Consigna
Continúa el texto sobre la moda presentada en el Paris Fashion Week a partir de su última oración.

La moda del próximo invierno estará marcada por una elegancia nostálgica con abrigos fuera de serie y accesorios que remiten a la década de 1970, según lo visto en el Paris Fashion Week que concluyó el martes.
Los años 70 y el que para la marca Celine son “románticos” y liberadores para Chloe y Dior. La diseñadora María Grazia Chiuri hizo revivir para Dior vestidos por debajo de la rodilla y cinturas marcadas por un fino cinturón.
Botas y látex, asociados al universo sexual, irrumpieron con fuerza en la colección de Balenciaga.
En Saint Laurent, Anthony Vaccarello combina los leggings brillantes de látex con vestidos de cachemira.

Datos proporcionados
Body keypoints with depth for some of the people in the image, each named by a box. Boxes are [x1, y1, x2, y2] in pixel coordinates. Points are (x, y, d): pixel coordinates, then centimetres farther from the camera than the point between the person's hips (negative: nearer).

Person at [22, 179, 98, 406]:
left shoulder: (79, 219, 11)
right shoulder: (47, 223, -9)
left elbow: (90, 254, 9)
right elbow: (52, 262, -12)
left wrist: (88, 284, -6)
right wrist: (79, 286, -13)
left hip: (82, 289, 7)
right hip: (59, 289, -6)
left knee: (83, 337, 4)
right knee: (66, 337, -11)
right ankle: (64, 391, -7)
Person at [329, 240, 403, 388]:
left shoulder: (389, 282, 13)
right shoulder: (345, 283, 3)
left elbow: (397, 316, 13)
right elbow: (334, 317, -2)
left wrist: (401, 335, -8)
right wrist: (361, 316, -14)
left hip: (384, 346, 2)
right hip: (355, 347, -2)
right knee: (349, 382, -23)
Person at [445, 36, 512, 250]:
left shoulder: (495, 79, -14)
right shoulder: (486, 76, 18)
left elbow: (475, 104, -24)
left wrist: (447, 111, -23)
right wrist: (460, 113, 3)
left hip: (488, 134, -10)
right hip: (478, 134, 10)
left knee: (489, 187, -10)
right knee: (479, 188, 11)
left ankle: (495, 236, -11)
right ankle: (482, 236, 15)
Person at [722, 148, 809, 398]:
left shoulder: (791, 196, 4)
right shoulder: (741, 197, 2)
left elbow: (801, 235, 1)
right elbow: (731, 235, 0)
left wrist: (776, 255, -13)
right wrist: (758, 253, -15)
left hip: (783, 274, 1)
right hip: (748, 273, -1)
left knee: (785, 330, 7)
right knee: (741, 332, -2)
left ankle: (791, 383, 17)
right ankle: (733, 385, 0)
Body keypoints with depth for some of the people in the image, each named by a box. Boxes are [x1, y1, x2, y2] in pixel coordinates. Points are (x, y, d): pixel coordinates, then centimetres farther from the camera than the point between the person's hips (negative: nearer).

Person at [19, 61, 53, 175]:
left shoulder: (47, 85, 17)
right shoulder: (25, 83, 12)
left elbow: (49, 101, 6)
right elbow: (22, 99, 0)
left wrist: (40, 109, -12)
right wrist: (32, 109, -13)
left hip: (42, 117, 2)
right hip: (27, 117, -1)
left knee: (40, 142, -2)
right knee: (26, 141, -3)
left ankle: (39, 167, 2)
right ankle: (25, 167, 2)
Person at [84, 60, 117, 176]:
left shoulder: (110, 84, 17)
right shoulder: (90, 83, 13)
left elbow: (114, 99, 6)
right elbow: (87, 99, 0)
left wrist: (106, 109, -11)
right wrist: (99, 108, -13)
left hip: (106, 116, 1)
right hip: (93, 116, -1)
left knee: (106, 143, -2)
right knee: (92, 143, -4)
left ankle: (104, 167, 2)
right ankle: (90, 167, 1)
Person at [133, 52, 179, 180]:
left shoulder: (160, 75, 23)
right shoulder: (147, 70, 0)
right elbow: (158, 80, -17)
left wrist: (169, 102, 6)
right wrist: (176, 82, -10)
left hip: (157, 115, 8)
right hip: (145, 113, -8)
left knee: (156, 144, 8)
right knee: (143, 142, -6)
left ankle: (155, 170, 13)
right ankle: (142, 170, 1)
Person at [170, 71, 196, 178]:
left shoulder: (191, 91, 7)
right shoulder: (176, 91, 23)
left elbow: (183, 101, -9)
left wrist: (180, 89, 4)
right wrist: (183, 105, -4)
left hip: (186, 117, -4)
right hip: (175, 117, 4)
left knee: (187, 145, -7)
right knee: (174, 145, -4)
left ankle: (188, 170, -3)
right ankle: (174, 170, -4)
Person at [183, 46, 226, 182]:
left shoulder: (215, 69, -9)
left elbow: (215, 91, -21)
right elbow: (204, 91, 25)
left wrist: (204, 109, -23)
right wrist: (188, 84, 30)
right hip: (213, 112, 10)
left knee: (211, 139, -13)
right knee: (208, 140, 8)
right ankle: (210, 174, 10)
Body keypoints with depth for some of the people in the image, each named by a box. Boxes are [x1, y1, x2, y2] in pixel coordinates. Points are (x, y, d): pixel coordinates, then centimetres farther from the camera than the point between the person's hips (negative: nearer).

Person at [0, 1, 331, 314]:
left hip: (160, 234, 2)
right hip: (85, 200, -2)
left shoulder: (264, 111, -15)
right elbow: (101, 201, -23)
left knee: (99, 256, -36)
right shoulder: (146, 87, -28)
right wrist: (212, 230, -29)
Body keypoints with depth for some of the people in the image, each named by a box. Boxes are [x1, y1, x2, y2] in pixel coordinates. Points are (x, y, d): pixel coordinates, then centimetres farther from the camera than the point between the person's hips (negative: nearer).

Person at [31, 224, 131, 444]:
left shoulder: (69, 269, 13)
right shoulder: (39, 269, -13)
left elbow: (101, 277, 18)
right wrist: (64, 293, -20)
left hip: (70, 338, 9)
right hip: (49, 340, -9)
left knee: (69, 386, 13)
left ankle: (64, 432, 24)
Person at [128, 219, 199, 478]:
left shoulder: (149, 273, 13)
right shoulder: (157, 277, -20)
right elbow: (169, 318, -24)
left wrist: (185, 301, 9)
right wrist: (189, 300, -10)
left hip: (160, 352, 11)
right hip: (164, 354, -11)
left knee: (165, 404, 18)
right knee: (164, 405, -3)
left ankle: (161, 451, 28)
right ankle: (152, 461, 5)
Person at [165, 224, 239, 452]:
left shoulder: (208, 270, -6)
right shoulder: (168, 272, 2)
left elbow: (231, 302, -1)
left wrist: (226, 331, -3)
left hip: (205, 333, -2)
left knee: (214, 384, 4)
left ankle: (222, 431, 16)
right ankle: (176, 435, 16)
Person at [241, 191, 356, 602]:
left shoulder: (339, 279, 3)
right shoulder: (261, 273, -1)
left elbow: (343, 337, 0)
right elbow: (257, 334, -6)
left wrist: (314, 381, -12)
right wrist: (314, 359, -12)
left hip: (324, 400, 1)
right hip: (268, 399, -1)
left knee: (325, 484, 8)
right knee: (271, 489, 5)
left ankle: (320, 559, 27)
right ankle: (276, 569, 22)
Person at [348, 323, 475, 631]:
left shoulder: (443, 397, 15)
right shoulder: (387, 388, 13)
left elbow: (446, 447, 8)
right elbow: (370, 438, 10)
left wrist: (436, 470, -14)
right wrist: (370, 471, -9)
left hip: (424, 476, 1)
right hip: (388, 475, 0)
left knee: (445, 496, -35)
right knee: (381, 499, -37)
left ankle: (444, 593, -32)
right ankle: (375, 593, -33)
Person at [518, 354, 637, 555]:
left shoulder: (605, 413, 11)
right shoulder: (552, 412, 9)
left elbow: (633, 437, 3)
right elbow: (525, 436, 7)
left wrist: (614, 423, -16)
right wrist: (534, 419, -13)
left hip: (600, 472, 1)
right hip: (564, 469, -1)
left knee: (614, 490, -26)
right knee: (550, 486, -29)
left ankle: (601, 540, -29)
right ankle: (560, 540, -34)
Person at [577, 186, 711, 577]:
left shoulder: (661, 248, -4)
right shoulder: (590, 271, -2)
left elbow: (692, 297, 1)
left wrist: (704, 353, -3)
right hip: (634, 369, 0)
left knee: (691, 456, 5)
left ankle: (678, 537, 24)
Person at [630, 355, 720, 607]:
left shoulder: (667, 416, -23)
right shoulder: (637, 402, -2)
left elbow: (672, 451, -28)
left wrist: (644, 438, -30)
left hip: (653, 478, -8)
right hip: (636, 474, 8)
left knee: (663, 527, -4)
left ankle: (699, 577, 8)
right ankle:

Resultado del ejercicio
Olivier Rousteing busca en Balmain una “sensualidad sorprendente” con tops plisados de látex.
El rey de la ropa callejera, el estadounidense Virgil Abloh, que en diciembre previó el fin de esta tendencia, dijo adiós a la ropa holgada e incluso a las emblemáticas deportivas de su firma Off-White, que fueron reemplazadas por sandalias y botines con tacón.
Una serie de cambios que apuntan a la comodidad, con la elegancia que da lo mejor de la moda retro.